[PROBLEM DETAILS]: Look through the records below for the line with "sân bay Yonago (YGJ), vì". Return that line and each one after it up to and including the line with "thời gian bay", exactly.

[RECORDED DATA]:
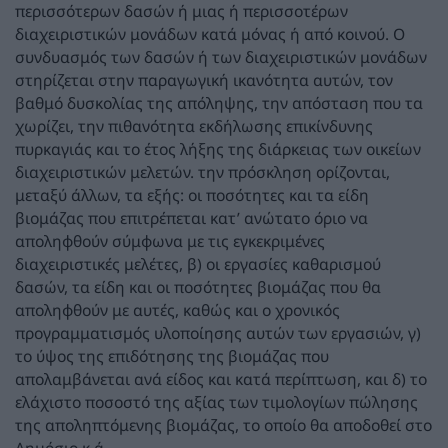
περισσότερων δασών ή μιας ή περισσοτέρων
διαχειριστικών μονάδων κατά μόνας ή από κοινού. Ο
συνδυασμός των δασών ή των διαχειριστικών μονάδων
στηρίζεται στην παραγωγική ικανότητα αυτών, τον
βαθμό δυσκολίας της απόληψης, την απόσταση που τα
χωρίζει, την πιθανότητα εκδήλωσης επικίνδυνης
πυρκαγιάς και το έτος λήξης της διάρκειας των οικείων
διαχειριστικών μελετών. την πρόσκληση ορίζονται,
μεταξύ άλλων, τα εξής: οι ποσότητες και τα είδη
βιομάζας που επιτρέπεται κατ’ ανώτατο όριο να
αποληφθούν σύμφωνα με τις εγκεκριμένες
διαχειριστικές μελέτες, β) οι εργασίες καθαρισμού
δασών, τα είδη και οι ποσότητες βιομάζας που θα
αποληφθούν με αυτές, καθώς και ο χρονικός
προγραμματισμός υλοποίησης αυτών των εργασιών, γ)
το ύψος της επιδότησης της βιομάζας που
απολαμβάνεται ανά είδος και κατά περίπτωση, και δ) το
ελάχιστο ποσοστό της αξίας των τιμολογίων πώλησης
της αποληπτόμενης βιομάζας, το οποίο θα αποδοθεί στο
Δημόσιο κ.ά.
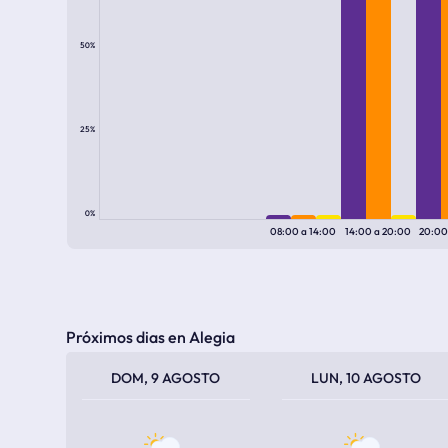
50%
25%
0%
08:00
a
14:00
14:00
a
20:00
20:0
Próximos dias en Alegia
TEMPERATURA MÁXIMA
TEMPERATURA MÍNIMA
TEMPERATURA MÁXIMA
TEMPERATURA MÍNIMA
DOM, 9 AGOSTO
LUN, 10 AGOSTO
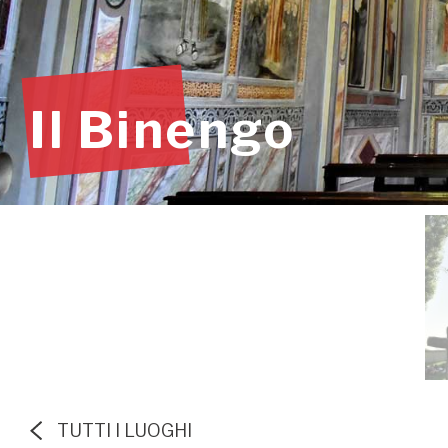
Il Binengo
TUTTI I LUOGHI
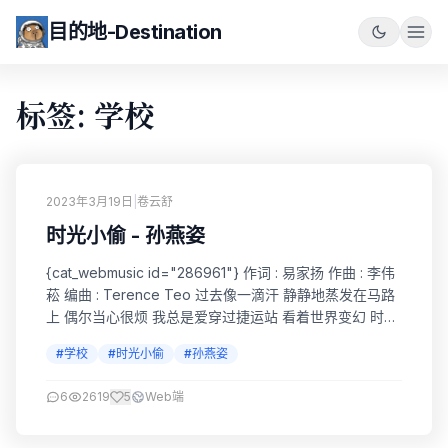
目的地-Destination
标签: 学校
2023年3月19日
|
卷云舒
时光小偷 - 孙燕姿
{cat_webmusic id="286961"} 作词 : 易家扬 作曲 : 李伟
菘 编曲 : Terence Teo 过去像一滴汗 静静地蒸发在马路
上 偶尔当心很烦 我总是爱穿过捷运站 看着世界变幻 时光
像小偷 拿走眼泪 从不同的地方 也许吧 泪滴在琴上 所以我
#学校
#时光小偷
#孙燕姿
有了歌能唱 回忆很美 未来很慢 我的故事 因此写到一半 风
吹着 我跑向远方 我知道 爱也甜也酸 人要学会 停止流浪
6
2619
5
Web端
我也一样 过去像...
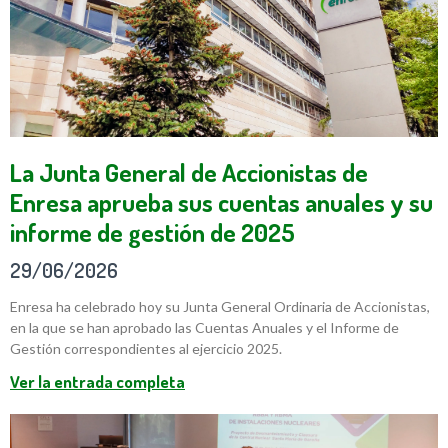
La Junta General de Accionistas de
Enresa aprueba sus cuentas anuales y su
informe de gestión de 2025
29/06/2026
Enresa ha celebrado hoy su Junta General Ordinaria de Accionistas,
en la que se han aprobado las Cuentas Anuales y el Informe de
Gestión correspondientes al ejercicio 2025.
Ver la entrada completa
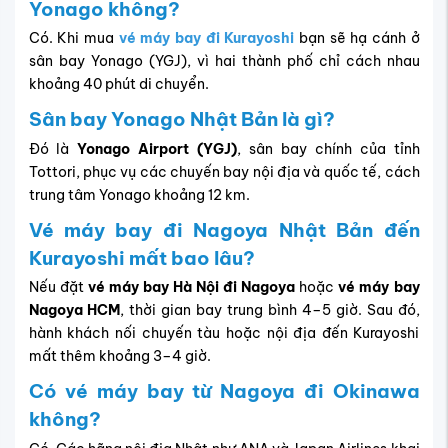
Yonago không?
Có. Khi mua
vé máy bay đi Kurayoshi
bạn sẽ
hạ cánh ở
sân bay Yonago (YGJ), vì hai thành phố chỉ cách nhau
khoảng 40 phút di chuyển.
Sân bay Yonago Nhật Bản là gì?
Đó là
Yonago Airport (YGJ)
, sân bay chính của tỉnh
Tottori, phục vụ các chuyến bay nội địa và quốc tế, cách
trung tâm Yonago khoảng 12 km.
Vé máy bay đi Nagoya Nhật Bản đến
Kurayoshi mất bao lâu?
Nếu đặt
vé máy bay Hà Nội đi Nagoya
hoặc
vé máy bay
Nagoya HCM
, thời gian bay trung bình 4–5 giờ. Sau đó,
hành khách nối chuyến tàu hoặc nội địa đến Kurayoshi
mất thêm khoảng 3–4 giờ.
Có vé máy bay từ Nagoya đi Okinawa
không?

[SOLUTION BELOW]:
sân bay Yonago (YGJ), vì hai thành phố chỉ cách nhau
khoảng 40 phút di chuyển.
Sân bay Yonago Nhật Bản là gì?
Đó là
Yonago Airport (YGJ)
, sân bay chính của tỉnh
Tottori, phục vụ các chuyến bay nội địa và quốc tế, cách
trung tâm Yonago khoảng 12 km.
Vé máy bay đi Nagoya Nhật Bản đến
Kurayoshi mất bao lâu?
Nếu đặt
vé máy bay Hà Nội đi Nagoya
hoặc
vé máy bay
Nagoya HCM
, thời gian bay trung bình 4–5 giờ. Sau đó,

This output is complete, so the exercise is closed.